Photo Illustration: Eniola Odetunde. Photos: Pool/Getty Images
When Gordon Sondland arrived at the Trump fundraising breakfast at Manhattan's Cipriani restaurant on Dec. 7, 2016, he had trouble getting in. Sondland hadn't sent his RSVP, he hadn't sent any money and the Secret Service had not cleared him to enter.
The backdrop: Trump transition team officials had no affection for the hotelier. The last time Sondland had been on the campaign's radar was when, through a spokesperson, he publicly denounced Trump's character and canceled a fundraiser he was scheduled to co-host. That was August 2016, after Trump lambasted Gold Star father Khizr Khan. Key officials noted Sondland’s denunciation, and they hadn’t let it go.
Behind the scenes: Sondland had another problem that December morning. He was ready to spend big to get back into Trump's good graces and had brought with him checks totaling $1 million, made out from multiple LLCs. But donors at this breakfast were legally only allowed to give a maximum of $5,000 each.
- Sondland's million-dollar contribution was made out to the Trump Inauguration, so the transition team — a legally separate entity, which was running the Cipriani breakfast — couldn't take it.
- Trump mockingly (and accurately) captured the motives of many in his audience that day — roughly 1,000 D.C. lobbyists and businesspeople eager to get back into Trump's good graces — when he said in his speech, per two sources present, that most of them hadn't supported him in the campaign but had no choice now.
- "They said Never Trump, now they're Only Trump," said Trump, according to a recording of part of the remarks obtained by Politico.
Sondland, blocked from entering the breakfast, called Eli Miller, who had worked as a Trump campaign fundraiser and would go on to become chief of staff to Treasury Secretary Steve Mnuchin.
- Miller, who wore the lapel pin that tells the Secret Service he's safe to pass through security, came out to fetch Sondland and ushered him into the breakfast, according to sources present.
The big picture: After contributing $1 million to Trump's inaugural committee, Sondland was still so alienated from key Republican officials that it took him more than a year to achieve his goal of becoming an ambassador.
- A source familiar with the matter said Sondland's name was not on a list of potential ambassadors that circulated in early 2017 because of the negative comments he'd made about Trump.
- Mnuchin, Trump's first White House Chief of Staff Reince Priebus and others in the White House were involved in approving that list.
- Priebus had no interest in helping Sondland. Nor did Republican National Committee chairperson Ronna Romney McDaniel, according to sources with direct knowledge.
For the next year, Sondland kept pushing. He rounded up prominent Republicans outside the White House and pressed administration officials to advocate for him.

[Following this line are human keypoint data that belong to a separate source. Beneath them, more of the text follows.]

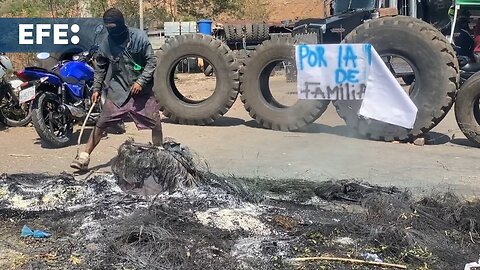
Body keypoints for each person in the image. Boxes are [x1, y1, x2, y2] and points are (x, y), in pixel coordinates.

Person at [70, 7, 163, 171]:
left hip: (142, 91)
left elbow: (151, 62)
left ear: (122, 25)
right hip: (118, 91)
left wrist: (141, 81)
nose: (112, 31)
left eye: (115, 27)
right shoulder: (106, 43)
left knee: (155, 122)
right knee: (101, 123)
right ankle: (84, 157)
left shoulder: (139, 38)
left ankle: (160, 154)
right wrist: (96, 89)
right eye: (109, 28)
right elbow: (100, 67)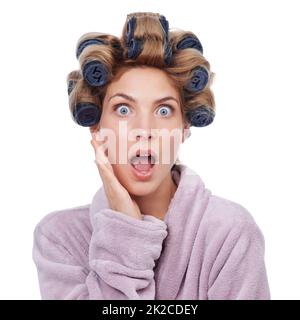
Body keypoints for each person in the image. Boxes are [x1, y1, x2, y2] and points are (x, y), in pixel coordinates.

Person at [32, 11, 271, 300]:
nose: (144, 130)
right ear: (96, 127)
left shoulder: (230, 233)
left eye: (163, 110)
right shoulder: (60, 239)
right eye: (123, 109)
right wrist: (125, 230)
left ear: (184, 127)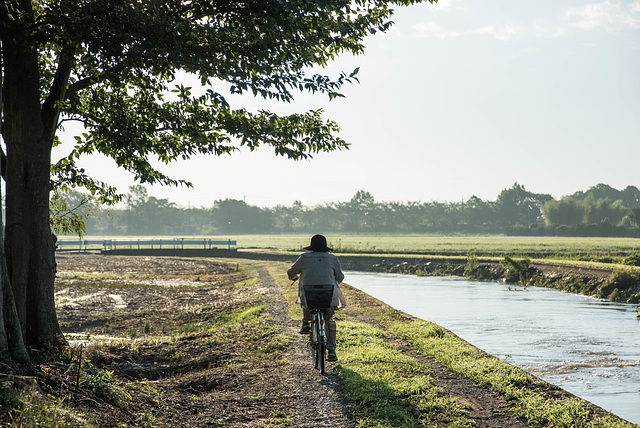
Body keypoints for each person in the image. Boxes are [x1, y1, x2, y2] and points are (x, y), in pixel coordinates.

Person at [287, 234, 346, 362]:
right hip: (328, 295)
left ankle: (305, 322)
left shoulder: (304, 257)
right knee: (329, 319)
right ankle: (331, 349)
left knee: (306, 296)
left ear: (311, 247)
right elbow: (340, 277)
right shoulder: (332, 258)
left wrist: (295, 278)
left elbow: (291, 272)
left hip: (309, 294)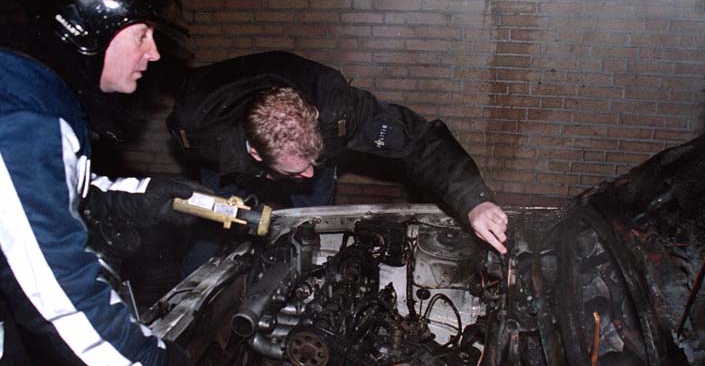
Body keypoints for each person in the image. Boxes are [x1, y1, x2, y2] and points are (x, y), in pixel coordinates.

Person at [0, 0, 201, 366]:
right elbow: (60, 289)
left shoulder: (32, 89)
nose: (153, 54)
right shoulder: (24, 120)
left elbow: (46, 196)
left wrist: (139, 196)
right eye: (142, 34)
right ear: (88, 31)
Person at [167, 51, 509, 256]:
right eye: (295, 171)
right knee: (211, 242)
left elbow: (420, 140)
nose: (309, 175)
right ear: (257, 154)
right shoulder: (198, 130)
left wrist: (473, 201)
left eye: (312, 161)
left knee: (316, 234)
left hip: (305, 118)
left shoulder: (339, 111)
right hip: (223, 151)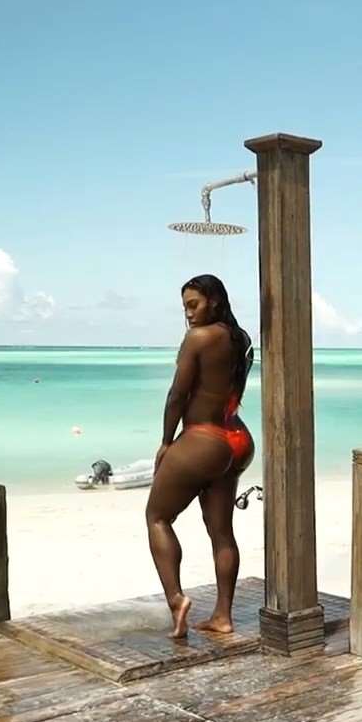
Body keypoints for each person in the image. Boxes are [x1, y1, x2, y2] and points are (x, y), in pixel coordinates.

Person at [147, 273, 256, 639]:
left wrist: (166, 442)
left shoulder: (199, 338)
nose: (189, 314)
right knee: (221, 532)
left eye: (194, 305)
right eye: (185, 308)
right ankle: (222, 616)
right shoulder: (240, 339)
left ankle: (176, 600)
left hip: (204, 438)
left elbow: (177, 395)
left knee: (158, 517)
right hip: (236, 438)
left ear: (214, 300)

He eventually was entered into consideration for a diplomatic post.
- As a result of Sondland's persistent lobbying effort, Mnuchin's office suggested his nomination be dealt with once and for all, per sources with direct knowledge. In May 2018, Trump finally nominated Sondland and the Senate confirmed him as EU ambassador the next month.
Sondland's attorney, Robert Luskin, declined to comment.
- Miller said in a statement: "Gordon Sondland was one of thousands of contributors to President Trump's historic efforts. I didn't know Gordon Sondland prior to the campaign, and — in regard to the breakfast — I accompanied him in as I had for many others."
The bottom line: After Sondland emerged as the Democrats' most damaging impeachment witness, some of Trump's supporters sought to cast him as a member of the "Deep State" — unelected bureaucrats who they claim are working to subvert the president. But Sondland was the opposite: a Trumpworld pariah who bought a spot in Trump's swamp.